# DIY Headphone/Speakers Amp



## NaamanF (Jan 18, 2006)

Being that I am in Iraq and thousands of miles away from my car I have been spending a lot of time with my headphones. Being the DIY type I have been building a lot of different amps/DACs. Here is my latest project.


----------



## dlechner (Aug 31, 2006)

Damn Firewall! Can't see the pics!


----------



## speakerboy (Oct 2, 2007)

Wow. Was this a kit, plans or from scratch ? I wish I had the testicular fortitude to tackle something like this.


----------



## NaamanF (Jan 18, 2006)

speakerboy said:


> Wow. Was this a kit, plans or from scratch ? I wish I had the testicular fortitude to tackle something like this.


It's kind of a from scratch/plans. I purchased the bare PCBs for the amp/power supply. All the rest I did from scratch. All the parts came from maybe a dozen different suppliers. I even went as far as to design my own I/O board for it.

This is actually one of four that I am building. One for myself and three for other headphone addicts. 

As I headphone amp it sounds phenomenal. Probably one of the best if not the best solid state designs available. 
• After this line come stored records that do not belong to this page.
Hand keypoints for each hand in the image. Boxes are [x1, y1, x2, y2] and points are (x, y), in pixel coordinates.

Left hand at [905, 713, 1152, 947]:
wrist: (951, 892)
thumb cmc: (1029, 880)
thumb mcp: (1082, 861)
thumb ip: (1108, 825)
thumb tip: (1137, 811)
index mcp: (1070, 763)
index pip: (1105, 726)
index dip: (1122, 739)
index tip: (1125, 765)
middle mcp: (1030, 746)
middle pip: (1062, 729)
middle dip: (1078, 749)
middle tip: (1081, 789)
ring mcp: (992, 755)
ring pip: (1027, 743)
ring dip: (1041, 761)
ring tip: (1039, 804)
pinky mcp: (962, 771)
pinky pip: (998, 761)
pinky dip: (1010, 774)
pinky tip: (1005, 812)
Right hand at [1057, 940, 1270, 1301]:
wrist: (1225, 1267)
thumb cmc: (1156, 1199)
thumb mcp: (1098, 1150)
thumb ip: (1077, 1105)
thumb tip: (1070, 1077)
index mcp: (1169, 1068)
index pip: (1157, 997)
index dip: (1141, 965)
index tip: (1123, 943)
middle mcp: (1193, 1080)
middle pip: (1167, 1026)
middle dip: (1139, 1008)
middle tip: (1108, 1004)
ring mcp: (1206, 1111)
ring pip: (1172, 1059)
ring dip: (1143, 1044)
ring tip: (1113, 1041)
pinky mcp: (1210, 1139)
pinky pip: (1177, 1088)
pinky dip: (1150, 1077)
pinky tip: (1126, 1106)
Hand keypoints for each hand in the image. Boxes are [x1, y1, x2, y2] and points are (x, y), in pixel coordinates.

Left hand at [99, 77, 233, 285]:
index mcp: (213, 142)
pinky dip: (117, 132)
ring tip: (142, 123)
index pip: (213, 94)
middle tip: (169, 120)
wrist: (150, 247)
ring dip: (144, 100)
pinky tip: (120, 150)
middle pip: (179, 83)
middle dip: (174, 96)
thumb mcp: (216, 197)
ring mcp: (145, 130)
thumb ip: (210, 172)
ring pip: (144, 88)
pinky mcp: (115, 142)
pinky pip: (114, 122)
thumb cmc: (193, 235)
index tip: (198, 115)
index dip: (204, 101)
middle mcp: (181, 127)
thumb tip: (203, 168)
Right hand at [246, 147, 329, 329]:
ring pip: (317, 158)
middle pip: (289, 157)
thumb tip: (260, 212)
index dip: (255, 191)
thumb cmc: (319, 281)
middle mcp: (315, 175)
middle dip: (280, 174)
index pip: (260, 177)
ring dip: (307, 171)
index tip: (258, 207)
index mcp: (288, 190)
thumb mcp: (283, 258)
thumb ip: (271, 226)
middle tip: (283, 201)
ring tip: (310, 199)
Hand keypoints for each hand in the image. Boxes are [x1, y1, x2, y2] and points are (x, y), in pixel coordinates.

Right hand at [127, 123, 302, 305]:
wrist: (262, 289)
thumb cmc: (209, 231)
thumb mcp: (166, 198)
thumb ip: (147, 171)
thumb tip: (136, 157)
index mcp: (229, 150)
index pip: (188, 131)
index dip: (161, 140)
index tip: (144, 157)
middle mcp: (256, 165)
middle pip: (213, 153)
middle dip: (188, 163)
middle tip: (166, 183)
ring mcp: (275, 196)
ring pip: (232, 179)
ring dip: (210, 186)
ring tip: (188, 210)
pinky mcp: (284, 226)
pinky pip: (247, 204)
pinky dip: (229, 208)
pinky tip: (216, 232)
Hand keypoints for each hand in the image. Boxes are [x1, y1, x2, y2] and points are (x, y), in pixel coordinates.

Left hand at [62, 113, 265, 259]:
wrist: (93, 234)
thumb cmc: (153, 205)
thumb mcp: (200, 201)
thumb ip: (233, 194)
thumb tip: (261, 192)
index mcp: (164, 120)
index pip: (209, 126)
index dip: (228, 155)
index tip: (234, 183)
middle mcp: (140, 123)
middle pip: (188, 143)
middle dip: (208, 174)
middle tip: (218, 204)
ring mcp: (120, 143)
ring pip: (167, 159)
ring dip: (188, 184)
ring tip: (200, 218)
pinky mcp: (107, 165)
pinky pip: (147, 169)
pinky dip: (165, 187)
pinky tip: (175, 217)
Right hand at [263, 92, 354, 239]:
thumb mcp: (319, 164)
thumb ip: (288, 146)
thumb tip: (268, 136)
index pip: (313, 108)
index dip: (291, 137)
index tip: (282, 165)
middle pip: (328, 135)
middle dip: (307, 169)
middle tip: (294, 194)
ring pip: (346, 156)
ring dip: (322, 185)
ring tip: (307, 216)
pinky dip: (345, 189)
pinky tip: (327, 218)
But it can also be used as a pre-amp or a speaker amp pushing 50w max. I look forward to trying it with some efficient speakers when I get home. People that have heard it pushing speakers say that it sounds excellent.


----------



## drocpsu (May 3, 2005)

wow, those look awesome!  Great work.


----------



## dlechner (Aug 31, 2006)

You have outdone yourself homie! Can't wait to see it!


----------